Alcañiz has no qualms about admitting that the films they show are "bad." The budget is not enough for more and that is precisely one of the hallmarks of the festival. He comments that sending proposals for his festival is free, which means that they receive many, up to 3,000 in this edition. Of course, there are many that do not respond to the genre they are looking for; there were barely 800 that met his criteria: "Make it comedy, not a drama or just a horror movie." Thus, they bet on pieces that "are badly done and that is why they make people laugh" or, as often happens, "that are done badly on purpose to provoke laughter".

One of the reasons that explains the survival of the festival, more than a decade later (there was a two-year break due to the pandemic), is that the authors, with the simple fact that their film is shown in a cinema, already gives by satisfied, and can be issued at no cost.
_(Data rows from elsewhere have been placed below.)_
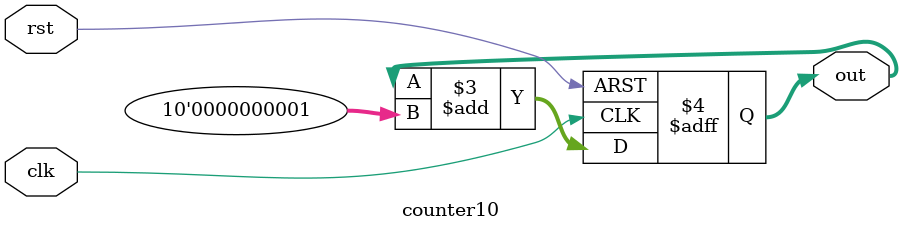
<source format=v>
module counter10(clk, rst, out);
    input clk, rst;
    output reg [9:0] out;

    always @(posedge clk or posedge rst) begin
        if (rst == 1'b1)
            out <= 10'b0000000000;
        else
            out <= out + 10'b0000000001;
    end
endmodule

</source>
This year, explains this promoter of the CIM, the country that has sent the most proposals has been Spain, but it stands out, in second place, the presence of films from India and, in third place, from Iran.

Precisely, this question is what allows another of the peculiarities of the show that its audience likes the most to be undertaken: subtitling short films from other countries into Valencian using local expressions that make the audience laugh. "The film is bad, the experience is not the film, it is to see it surrounded by an audience that interacts, shouts, makes loud comments and even starts to sing," says Alcañiz. For this reason, he explains that the first time someone visits the festival “he hallucinates with the experience; the movies are terrible, but you have a good time and you don't know how to explain it”.

The festival will be held between September 21 and 24 at the Bernat y Baldoví Municipal Center in Sueca, the old Cine Lido and this year it will feature a film out of competition, for whose screening the organizers have paid 200 euros (actually the has paid a businessman in exchange for being able to advertise in the middle of it). The film is Mad Heidi, by Johannes Hartmann and Sandro Klopfstein, a gory revision of the novel Heidi in which the lovable protagonist becomes a kind of Nazi hunter. "At home, alone, I'm sure you won't see it, but with friends in a relaxed atmosphere you can have a great time," sums up Alcañiz.